31 Jan 2017 update: A full article has been published as “Analog Tools in Digital History Classrooms: An Activity-Theory Case Study of Learning Opportunities in Digital Humanities”
If you haven’t read the Analog Tools Background and Assumptions post already, pop in and have a look around before reading this.
This lesson plan is a direct export of my own research interests. Text mining, and particularly corpus linguistics, have helped me think more carefully about historical change and continuity in medieval conflict resolution, and in how divine agency plays a role in conflict resolution. One of my classroom goals is to expose students to the kinds of things they’d do as professional historians, so finding a way to add text mining to my syllabi has been a personal goal. Doing so in classrooms that aren’t equipped with computers–or even whiteboards, in some cases–has meant some compromise, but the compromises exaggerate both the weaknesses and the strengths of text mining as a methodological approach, which makes for better discussion about the methodology after the activity ends.
A hand-produced word cloud. Yep, that’s right. I even allow them to use Wordle.
Which is cheating. Word clouds a la Wordle aren’t really text mining, if your definition of text mining is mathematically rigorous inquiries into the relationship between words in a large corpus of text. The visualizations Wordle in particular produces are obvious. They provide shallow, meaningless results. They’re just too easy.
But, done right, a word cloud is also the perfect digital tool for an analog classroom. It can be organized around pen and paper while still giving students an introduction to basic text-mining methodology.
For this exercise, the students themselves become topic modelers. They were assigned a close-read passage of one of three books in the Iliad (6, 7, or 8), and told to track, by hand, the number of times important characters and important themes show up. This pushes them to think analytically, since they have to decide what an important theme is and who important characters are. It also pushes them to think computationally by forcing them to quantify the threshold for character and theme appearance.
They take these numbers and compare them to the numbers their classmates generated for the same chapter. The discussion about their threshold for quantification is designed to get them thinking about the kinds of decisions that go into building a training process for a topic modeling program.
Then, they decide how to represent the importance of each theme and character. Some student teams have, in the past, chosen to do so manually. Others have used Wordle’s advanced option to generate a visualization, but based on the themes and weight assigned by the group. In that way, their hand-generated word cloud is decoupled from the blindly generated jumble of topics that just takes every word in a document and parses it.
Finally, each group uses their word cloud to present the dominant themes and characters in their book. We then talk about the narrative construction of the chapters and how each book elicits specific responses from the reader in order to set up reader responses in subsequent books.
These images are of the three word clouds students drew in the Fall 2013 semester.
While the word cloud approach isn’t a full foray into text mining, the systematic exploration of themes and characters has two advantages.
The word cloud approach gives students a systematic way to handle something many of them think of as ineffable.
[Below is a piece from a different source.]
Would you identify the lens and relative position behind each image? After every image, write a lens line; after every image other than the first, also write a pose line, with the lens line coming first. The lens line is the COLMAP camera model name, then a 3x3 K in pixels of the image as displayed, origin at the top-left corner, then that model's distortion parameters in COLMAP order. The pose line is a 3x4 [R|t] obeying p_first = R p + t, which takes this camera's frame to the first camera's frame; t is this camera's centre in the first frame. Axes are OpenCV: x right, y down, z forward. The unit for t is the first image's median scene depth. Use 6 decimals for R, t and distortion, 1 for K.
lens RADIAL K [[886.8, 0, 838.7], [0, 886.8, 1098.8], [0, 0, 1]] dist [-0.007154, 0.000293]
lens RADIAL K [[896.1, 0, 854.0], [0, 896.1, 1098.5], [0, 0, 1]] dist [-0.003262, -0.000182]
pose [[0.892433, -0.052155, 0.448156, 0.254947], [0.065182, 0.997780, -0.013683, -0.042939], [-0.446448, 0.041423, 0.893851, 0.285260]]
It seems to appeal to humanities students a way of questioning their intuitive approach to textual analysis, while non-humanities students gain access to a concrete set of values they can use to uncover and analyze narrative elements in a text. In either case, students who would otherwise have glossed over descriptions of Hector and his family come face to face with the Trojan’s humanity, with the enduring sense of familial love and respect that Priam and Hecuba have instilled in all of their children (except maybe Paris, who is “an ass”). Students see that familial bond broken by the capriciousness of the gods and the battle lust of the Greeks in books 7 and 8. For all that word clouds are a shallow approach to text mining, they do give students a way to engage with a text they previously saw as boring and unapproachable. Additionally, the engagement is more conscious, because as they work through the differences between their word cloud and the word clouds other groups in class generated, they become more aware of the emotionally charged nature of particular narrative choices.
Of course, “compact” and “text mining” don’t often co-occur, and students point that out. When I do this exercise, at least 1 student in each group asks how these kinds of text-mining approaches hold up in larger corpora of texts, and under the scrutiny of “traditional” textual analysis, and that gives us the chance to have a discussion about the importance of understanding your methodological choices and what kinds of conclusions you can come to. It’s nice to have this discussion again coming directly on the heels of the Iliad Social Network exercise, because we can talk about what kinds of analysis we can get out of the two methods, how we might use them together, and why we might want to.
Most importantly, I’ve found that the compact nature of this exercise–a single book in a single class session–makes text mining feel approachable. Getting students to engage when they’re dealing with the entirety of the Iliad via computer can be scary. Having students manually perform the task of a topic modeler on a limited corpus in a limited time frame means students take home a concrete skill, a gateway text-mining approach that they can (and do) use for their own analytical purposes.